Small inflatable and plastic pools are typically filled with tap water. Some people in the United States have a disinfectant in their tap water but this is not adequate to kill germs that may get into water used for swimming. Sources of information exist about how to disinfect these pools. However, it may not be practical to kill germs by adding chlorine bleach to small pools. This is because the chlorine dose cannot be easily determined or safely monitored to ensure that the right amount of chlorine continuously stays in the water. These pools also do not have filters to remove particles that could prevent the chlorine from working well. Using these types of pools increases the risk of spreading RWIs brought into the water by swimmers with a diarrheal illness.
The use of small inflatable and plastic pools in child care programs or schools should be discouraged. This includes small child care settings in private homes. The larger number of children from different families in child care settings and schools can increase the risk for spreading RWIs.
Children from one family or household are often bathed together so they are unlikely to be at increased risk of spreading diarrheal illness to each other if allowed to use the same inflatable or plastic pool. However, allowing larger numbers of children from different families to use these pools is likely to increase the risk of spreading diarrheal illnesses.

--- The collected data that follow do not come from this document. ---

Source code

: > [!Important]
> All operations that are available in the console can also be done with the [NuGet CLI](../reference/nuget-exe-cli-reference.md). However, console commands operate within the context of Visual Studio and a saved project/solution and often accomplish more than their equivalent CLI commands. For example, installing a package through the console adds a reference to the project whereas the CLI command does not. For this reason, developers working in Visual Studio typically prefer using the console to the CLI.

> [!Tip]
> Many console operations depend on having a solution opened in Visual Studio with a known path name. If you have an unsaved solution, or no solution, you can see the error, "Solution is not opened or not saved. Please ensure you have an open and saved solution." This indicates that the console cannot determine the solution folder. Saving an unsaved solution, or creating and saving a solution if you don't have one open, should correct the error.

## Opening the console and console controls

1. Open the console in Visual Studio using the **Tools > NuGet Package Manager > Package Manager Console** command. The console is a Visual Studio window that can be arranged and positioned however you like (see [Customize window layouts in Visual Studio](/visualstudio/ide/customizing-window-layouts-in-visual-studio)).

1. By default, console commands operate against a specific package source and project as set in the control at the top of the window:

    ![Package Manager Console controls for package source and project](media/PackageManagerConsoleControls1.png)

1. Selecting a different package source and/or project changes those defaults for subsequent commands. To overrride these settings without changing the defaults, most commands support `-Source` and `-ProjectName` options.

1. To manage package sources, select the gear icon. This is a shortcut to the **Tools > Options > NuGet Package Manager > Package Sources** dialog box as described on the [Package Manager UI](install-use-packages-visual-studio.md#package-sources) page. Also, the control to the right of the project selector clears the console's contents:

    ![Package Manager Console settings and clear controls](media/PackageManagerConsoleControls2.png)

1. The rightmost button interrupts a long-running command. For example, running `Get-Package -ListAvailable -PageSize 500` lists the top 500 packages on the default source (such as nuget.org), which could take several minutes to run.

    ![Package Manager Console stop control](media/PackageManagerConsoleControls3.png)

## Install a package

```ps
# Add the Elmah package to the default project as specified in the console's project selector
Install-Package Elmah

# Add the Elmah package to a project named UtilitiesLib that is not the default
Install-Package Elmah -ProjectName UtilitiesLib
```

Any household deciding to use these types of small pools should follow the steps below to reduce the spread of illness:
- Do not allow a child who is ill with diarrhea or vomiting to use the pool.

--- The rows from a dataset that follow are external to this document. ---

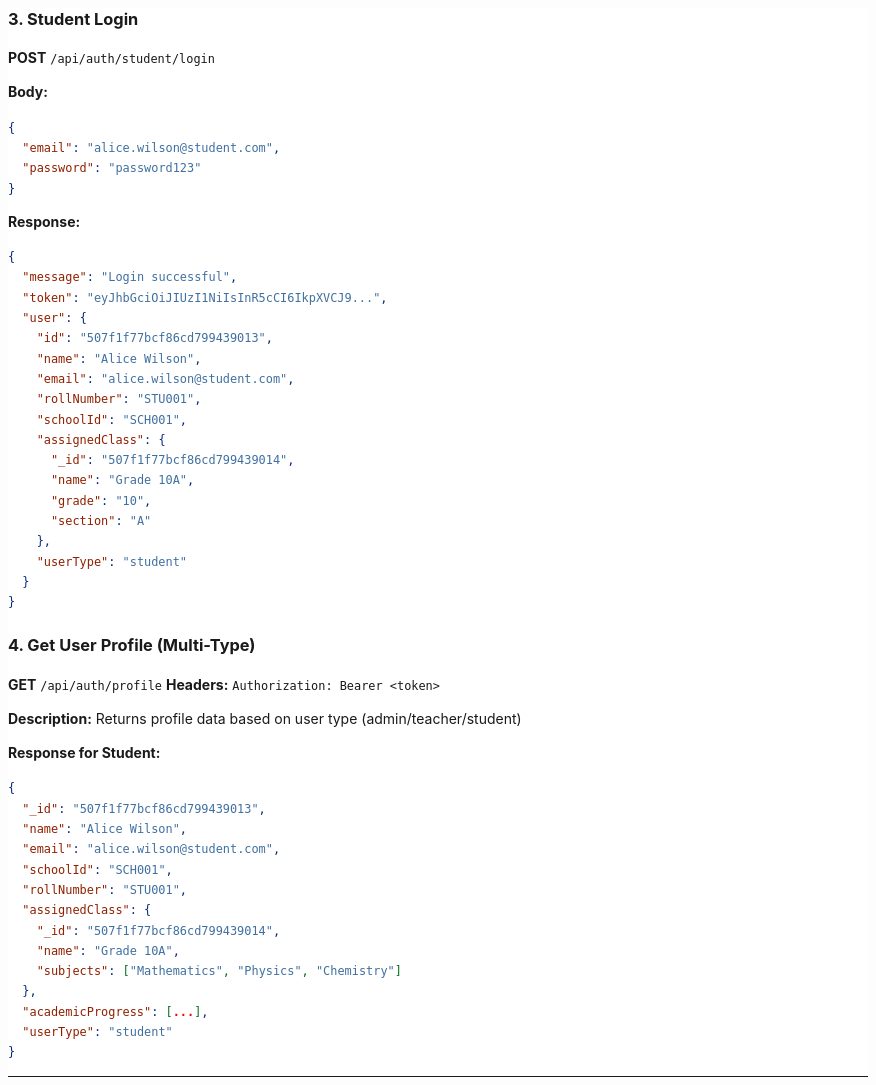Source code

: ### 3. Student Login
**POST** `/api/auth/student/login`

**Body:**
```json
{
  "email": "alice.wilson@student.com",
  "password": "password123"
}
```

**Response:**
```json
{
  "message": "Login successful",
  "token": "eyJhbGciOiJIUzI1NiIsInR5cCI6IkpXVCJ9...",
  "user": {
    "id": "507f1f77bcf86cd799439013",
    "name": "Alice Wilson",
    "email": "alice.wilson@student.com",
    "rollNumber": "STU001",
    "schoolId": "SCH001",
    "assignedClass": {
      "_id": "507f1f77bcf86cd799439014",
      "name": "Grade 10A",
      "grade": "10",
      "section": "A"
    },
    "userType": "student"
  }
}
```

### 4. Get User Profile (Multi-Type)
**GET** `/api/auth/profile`
**Headers:** `Authorization: Bearer <token>`

**Description:** Returns profile data based on user type (admin/teacher/student)

**Response for Student:**
```json
{
  "_id": "507f1f77bcf86cd799439013",
  "name": "Alice Wilson",
  "email": "alice.wilson@student.com",
  "schoolId": "SCH001",
  "rollNumber": "STU001",
  "assignedClass": {
    "_id": "507f1f77bcf86cd799439014",
    "name": "Grade 10A",
    "subjects": ["Mathematics", "Physics", "Chemistry"]
  },
  "academicProgress": [...],
  "userType": "student"
}
```

---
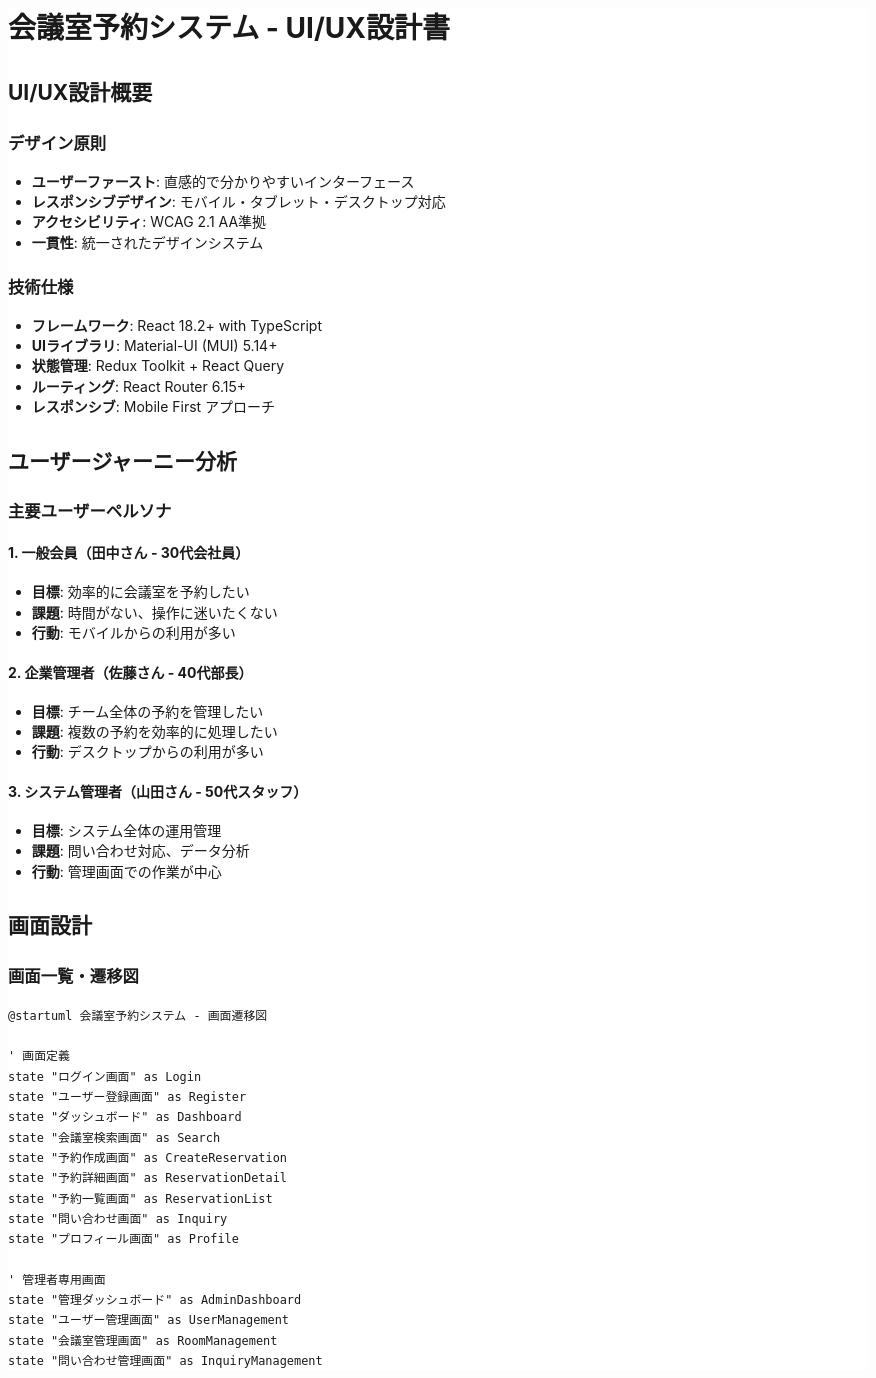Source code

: # 会議室予約システム - UI/UX設計書

## UI/UX設計概要

### デザイン原則
- **ユーザーファースト**: 直感的で分かりやすいインターフェース
- **レスポンシブデザイン**: モバイル・タブレット・デスクトップ対応
- **アクセシビリティ**: WCAG 2.1 AA準拠
- **一貫性**: 統一されたデザインシステム

### 技術仕様
- **フレームワーク**: React 18.2+ with TypeScript
- **UIライブラリ**: Material-UI (MUI) 5.14+
- **状態管理**: Redux Toolkit + React Query
- **ルーティング**: React Router 6.15+
- **レスポンシブ**: Mobile First アプローチ

## ユーザージャーニー分析

### 主要ユーザーペルソナ

#### 1. 一般会員（田中さん - 30代会社員）
- **目標**: 効率的に会議室を予約したい
- **課題**: 時間がない、操作に迷いたくない
- **行動**: モバイルからの利用が多い

#### 2. 企業管理者（佐藤さん - 40代部長）
- **目標**: チーム全体の予約を管理したい
- **課題**: 複数の予約を効率的に処理したい
- **行動**: デスクトップからの利用が多い

#### 3. システム管理者（山田さん - 50代スタッフ）
- **目標**: システム全体の運用管理
- **課題**: 問い合わせ対応、データ分析
- **行動**: 管理画面での作業が中心

## 画面設計

### 画面一覧・遷移図

```plantuml
@startuml 会議室予約システム - 画面遷移図

' 画面定義
state "ログイン画面" as Login
state "ユーザー登録画面" as Register
state "ダッシュボード" as Dashboard
state "会議室検索画面" as Search
state "予約作成画面" as CreateReservation
state "予約詳細画面" as ReservationDetail
state "予約一覧画面" as ReservationList
state "問い合わせ画面" as Inquiry
state "プロフィール画面" as Profile

' 管理者専用画面
state "管理ダッシュボード" as AdminDashboard
state "ユーザー管理画面" as UserManagement
state "会議室管理画面" as RoomManagement
state "問い合わせ管理画面" as InquiryManagement

```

- Give children a cleansing soap shower or bath before they swim.
- Talk to parents or caregivers about their children’s health before these children use the pool.
- Remind children to avoid getting pool water in their mouths.
- Respond to feces in the pool or a child with a dirty diaper.
- Clear the pool of children, empty, and then clean it. In the case of diarrheal incidents, once the pool has been cleaned and is completely dry, leave it in the sun for at least four hours.
- Drain or empty the pool. Medium and larger-sized inflatable and plastic pools that cannot be emptied daily should have filters and appropriate disinfection systems that meet the same codes and requirements as full-sized swimming pools.
- Clean the pool and allow it to dry. Once the pool is completely dry, leave it in the sun for at least four hours.
Remember that these small pools can also pose a drowning hazard if not properly supervised or enclosed. Local swimming pool codes may require fences around small inflatable and plastic pools.